Glow, another fertility and pregnancy-tracking platform, settled a class-action lawsuit over claims that its platform was riddled with vulnerabilities, potentially exposing personal details about users’ reproductive health, Lyon added.
AI presents exciting opportunities for women's health but it, too, presents risks, Bristows life-sciences regulatory attorney Ellie Handy posted July 31. AI could exacerbate health inequalities through biased training data and privacy problems from invasive data mining and sharing, she said. The EU AI Act aims to mitigate some of these risks, but its provisions "can be onerous" because of an added layer of complexity for businesses that develop medical devices.
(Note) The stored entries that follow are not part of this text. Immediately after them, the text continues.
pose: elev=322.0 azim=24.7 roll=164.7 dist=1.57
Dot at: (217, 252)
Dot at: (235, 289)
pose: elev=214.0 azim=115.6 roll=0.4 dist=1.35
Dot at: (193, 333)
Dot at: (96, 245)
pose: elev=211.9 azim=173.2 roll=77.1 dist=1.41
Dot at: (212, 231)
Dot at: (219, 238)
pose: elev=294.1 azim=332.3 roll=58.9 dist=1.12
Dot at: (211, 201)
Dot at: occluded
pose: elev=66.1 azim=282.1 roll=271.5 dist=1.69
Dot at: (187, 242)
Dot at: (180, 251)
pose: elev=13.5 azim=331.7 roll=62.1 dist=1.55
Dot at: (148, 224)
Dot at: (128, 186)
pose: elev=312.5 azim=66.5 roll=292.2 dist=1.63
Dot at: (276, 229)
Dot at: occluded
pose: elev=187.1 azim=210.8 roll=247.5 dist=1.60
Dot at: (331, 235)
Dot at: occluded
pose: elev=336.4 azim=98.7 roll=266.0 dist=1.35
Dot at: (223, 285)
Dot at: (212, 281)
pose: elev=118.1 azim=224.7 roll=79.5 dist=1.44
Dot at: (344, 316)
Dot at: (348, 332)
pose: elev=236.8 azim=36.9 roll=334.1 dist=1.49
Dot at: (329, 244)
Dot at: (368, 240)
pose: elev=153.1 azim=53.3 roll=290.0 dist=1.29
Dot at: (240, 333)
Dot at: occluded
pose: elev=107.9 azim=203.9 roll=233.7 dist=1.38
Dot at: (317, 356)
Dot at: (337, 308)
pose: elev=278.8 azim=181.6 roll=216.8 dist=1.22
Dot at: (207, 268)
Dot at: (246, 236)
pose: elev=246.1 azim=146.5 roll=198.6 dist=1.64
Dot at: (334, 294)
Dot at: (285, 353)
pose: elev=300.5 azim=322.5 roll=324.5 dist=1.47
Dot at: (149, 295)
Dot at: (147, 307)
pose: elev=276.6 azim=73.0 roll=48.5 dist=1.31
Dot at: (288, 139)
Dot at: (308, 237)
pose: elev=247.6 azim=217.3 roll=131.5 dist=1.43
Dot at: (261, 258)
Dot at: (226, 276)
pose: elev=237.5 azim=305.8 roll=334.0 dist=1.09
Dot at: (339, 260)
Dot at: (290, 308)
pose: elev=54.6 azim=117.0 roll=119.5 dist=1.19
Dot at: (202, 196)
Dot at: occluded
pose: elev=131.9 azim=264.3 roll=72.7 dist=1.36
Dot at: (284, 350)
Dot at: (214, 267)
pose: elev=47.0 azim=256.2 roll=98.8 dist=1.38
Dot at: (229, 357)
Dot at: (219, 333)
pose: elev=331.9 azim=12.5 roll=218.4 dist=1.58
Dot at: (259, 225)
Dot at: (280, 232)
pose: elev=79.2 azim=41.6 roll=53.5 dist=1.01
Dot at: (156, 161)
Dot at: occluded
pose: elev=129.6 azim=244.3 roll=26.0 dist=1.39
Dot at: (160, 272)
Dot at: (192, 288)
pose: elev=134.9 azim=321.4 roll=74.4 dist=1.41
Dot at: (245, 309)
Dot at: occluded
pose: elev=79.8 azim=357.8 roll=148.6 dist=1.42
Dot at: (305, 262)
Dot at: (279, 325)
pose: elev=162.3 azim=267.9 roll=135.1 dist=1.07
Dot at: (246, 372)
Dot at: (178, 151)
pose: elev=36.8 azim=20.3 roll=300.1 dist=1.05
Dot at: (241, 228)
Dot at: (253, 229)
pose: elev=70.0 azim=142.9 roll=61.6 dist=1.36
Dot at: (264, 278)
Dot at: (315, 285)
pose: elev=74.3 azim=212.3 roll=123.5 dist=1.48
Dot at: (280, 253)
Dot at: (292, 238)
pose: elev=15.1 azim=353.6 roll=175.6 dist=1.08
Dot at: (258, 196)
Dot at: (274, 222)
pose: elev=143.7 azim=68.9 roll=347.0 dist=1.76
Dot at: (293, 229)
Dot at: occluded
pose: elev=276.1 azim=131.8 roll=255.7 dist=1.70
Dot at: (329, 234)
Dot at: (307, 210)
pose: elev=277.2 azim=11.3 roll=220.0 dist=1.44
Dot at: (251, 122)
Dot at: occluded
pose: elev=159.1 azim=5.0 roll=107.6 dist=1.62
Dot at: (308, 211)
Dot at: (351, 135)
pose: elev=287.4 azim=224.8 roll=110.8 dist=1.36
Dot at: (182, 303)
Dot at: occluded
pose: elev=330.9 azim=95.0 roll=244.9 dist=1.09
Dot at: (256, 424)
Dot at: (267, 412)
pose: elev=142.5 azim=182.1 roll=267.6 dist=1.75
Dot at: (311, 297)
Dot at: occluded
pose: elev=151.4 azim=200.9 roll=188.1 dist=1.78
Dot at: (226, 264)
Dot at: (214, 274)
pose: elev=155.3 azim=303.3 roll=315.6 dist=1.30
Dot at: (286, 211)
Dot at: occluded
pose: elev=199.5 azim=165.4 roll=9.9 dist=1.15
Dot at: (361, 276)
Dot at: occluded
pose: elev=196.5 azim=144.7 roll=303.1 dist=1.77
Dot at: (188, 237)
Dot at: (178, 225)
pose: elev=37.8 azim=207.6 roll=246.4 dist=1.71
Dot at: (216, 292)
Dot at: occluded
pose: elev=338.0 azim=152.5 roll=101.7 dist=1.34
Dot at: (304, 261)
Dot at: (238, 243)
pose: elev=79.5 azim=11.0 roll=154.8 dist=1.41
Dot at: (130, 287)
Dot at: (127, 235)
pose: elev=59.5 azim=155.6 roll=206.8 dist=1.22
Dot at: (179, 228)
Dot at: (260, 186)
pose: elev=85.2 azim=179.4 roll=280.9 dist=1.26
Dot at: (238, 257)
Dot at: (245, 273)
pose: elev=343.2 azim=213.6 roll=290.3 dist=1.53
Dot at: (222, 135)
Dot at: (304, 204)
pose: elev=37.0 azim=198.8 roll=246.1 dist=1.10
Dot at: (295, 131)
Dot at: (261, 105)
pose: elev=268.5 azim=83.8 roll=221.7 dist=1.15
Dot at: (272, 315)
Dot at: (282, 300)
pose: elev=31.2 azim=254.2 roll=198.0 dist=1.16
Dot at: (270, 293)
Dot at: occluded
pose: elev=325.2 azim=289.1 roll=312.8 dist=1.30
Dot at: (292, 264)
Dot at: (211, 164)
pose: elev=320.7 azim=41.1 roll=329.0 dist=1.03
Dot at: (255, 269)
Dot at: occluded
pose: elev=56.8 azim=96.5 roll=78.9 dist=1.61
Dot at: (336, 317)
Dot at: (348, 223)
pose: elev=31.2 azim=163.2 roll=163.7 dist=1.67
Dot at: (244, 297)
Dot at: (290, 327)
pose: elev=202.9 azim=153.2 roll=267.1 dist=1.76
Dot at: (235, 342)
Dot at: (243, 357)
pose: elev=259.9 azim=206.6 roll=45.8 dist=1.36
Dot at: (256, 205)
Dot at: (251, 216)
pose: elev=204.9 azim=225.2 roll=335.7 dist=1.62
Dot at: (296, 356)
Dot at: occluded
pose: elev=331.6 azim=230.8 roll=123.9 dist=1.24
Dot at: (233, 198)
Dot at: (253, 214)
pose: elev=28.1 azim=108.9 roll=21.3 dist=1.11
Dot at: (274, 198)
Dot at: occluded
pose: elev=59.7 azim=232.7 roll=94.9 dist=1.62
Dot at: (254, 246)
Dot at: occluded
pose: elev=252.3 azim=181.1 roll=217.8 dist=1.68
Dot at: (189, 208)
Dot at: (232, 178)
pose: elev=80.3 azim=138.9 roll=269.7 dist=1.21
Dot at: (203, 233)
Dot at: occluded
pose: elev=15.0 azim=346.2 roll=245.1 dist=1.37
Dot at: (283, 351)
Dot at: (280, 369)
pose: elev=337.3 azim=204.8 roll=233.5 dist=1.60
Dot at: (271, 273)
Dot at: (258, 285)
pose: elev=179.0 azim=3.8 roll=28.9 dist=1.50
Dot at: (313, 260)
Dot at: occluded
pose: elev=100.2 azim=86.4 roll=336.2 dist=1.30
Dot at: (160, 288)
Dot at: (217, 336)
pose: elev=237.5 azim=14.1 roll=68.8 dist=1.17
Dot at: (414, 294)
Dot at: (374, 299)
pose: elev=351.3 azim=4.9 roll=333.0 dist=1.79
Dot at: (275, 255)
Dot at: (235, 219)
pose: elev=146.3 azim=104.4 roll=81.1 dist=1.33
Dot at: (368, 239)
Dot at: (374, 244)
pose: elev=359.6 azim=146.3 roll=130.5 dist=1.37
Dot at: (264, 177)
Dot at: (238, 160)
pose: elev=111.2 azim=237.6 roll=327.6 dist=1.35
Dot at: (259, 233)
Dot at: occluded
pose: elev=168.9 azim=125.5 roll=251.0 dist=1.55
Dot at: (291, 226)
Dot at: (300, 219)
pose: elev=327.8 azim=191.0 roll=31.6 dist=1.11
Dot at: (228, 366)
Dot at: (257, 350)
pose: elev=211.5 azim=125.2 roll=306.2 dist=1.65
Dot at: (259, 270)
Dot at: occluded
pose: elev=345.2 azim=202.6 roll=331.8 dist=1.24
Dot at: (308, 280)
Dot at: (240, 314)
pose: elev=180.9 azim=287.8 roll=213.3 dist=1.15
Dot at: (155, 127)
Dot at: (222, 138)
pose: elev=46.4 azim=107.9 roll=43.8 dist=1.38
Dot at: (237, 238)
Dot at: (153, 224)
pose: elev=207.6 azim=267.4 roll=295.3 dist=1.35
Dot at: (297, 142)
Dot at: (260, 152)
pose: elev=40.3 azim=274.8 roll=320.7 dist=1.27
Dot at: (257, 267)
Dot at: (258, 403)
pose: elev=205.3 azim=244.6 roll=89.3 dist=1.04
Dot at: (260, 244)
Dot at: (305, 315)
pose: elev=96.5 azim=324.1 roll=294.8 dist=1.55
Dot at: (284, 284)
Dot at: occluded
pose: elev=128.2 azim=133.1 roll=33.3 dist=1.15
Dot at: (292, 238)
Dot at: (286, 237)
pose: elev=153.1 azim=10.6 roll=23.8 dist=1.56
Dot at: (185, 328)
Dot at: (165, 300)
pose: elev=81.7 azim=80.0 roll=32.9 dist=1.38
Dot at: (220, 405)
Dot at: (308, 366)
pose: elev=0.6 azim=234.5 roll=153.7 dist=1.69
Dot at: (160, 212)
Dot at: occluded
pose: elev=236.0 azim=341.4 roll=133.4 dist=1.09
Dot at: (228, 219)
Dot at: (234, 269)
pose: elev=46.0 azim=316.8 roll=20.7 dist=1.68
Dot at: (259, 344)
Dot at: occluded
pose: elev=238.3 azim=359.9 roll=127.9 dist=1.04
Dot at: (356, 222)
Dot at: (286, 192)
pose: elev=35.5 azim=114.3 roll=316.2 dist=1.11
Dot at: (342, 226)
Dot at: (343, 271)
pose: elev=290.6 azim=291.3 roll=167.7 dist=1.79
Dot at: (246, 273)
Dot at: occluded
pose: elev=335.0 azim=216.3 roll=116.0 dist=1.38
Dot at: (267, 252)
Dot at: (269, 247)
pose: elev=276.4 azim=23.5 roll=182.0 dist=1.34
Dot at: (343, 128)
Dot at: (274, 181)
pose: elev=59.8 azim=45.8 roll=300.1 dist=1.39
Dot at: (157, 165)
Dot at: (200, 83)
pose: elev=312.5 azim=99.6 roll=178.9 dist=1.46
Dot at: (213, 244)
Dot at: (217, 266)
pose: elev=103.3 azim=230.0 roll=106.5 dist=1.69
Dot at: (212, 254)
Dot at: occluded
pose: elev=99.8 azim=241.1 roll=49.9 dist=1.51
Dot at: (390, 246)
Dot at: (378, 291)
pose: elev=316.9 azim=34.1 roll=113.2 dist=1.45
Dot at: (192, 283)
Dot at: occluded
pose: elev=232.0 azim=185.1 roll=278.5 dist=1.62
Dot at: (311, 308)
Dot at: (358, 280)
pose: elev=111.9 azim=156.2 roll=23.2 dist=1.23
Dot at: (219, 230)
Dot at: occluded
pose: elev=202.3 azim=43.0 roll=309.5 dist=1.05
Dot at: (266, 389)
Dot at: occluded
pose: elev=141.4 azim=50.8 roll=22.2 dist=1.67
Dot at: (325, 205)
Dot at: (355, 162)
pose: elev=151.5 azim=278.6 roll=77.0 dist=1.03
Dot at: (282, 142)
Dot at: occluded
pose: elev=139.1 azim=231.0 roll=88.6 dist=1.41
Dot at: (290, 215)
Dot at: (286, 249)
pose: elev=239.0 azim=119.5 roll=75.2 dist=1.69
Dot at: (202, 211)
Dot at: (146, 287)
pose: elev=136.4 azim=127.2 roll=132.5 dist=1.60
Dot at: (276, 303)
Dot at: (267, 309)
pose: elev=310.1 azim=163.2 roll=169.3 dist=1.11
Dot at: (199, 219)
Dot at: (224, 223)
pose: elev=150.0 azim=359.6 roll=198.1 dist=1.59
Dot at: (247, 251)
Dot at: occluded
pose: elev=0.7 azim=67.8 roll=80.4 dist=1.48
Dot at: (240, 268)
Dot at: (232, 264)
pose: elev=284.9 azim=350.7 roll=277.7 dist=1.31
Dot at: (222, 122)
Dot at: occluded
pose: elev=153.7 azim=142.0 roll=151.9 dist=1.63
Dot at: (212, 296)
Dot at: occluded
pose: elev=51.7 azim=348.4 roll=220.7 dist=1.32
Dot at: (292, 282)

"All of this also takes place against a backdrop of applicable horizontal legislation, such as the GDPR and EU Data Act, which present a significant compliance burden in their own right," Handy noted.
Regulatory gaps around femtech in the U.K. must be closed, argued Erin Thomson, trainee solicitor in Morton Fraser Macroberts' healthcare sector, in an op-ed July 29.
One potential gap is that many femtech apps are "operating outside the boundaries of formal healthcare oversight," she said. "The lack of tailored regulation could damage data privacy, clinical accuracy and safety," Thomson added.
Under the U.K. GDPR, stricter requirements apply when processing "special category data" of the kind that femtech apps generally collect, she noted. In many cases, manufacturers must obtain user consent before processing such data, she said. "Given the scale and sensitivity involved, regulators may need to go further to address risks unique to" femtech to ensure full compliance with the U.K. GDPR.
"It's time to update your threat model," Robert Stribley blogged Aug. 4 on Medium.
Organizations use threat models to highlight weaknesses in their systems' security where bad actors might try to cause harm, noted Stribley, who writes about designing for privacy. But threat models can exist with people, too, especially those who may be members of at-risk communities -- like women in the U.S., he said.
After the Supreme Court overturned Roe v. Wade in 2022, privacy advocates recommended that women and trans men delete their period trackers out of concern that apps like Flo and Clue might surrender sensitive data to law enforcement, Stribley said. Many apps also began asking users to indicate which state they lived in, raising concerns about local authorities using their data, he added.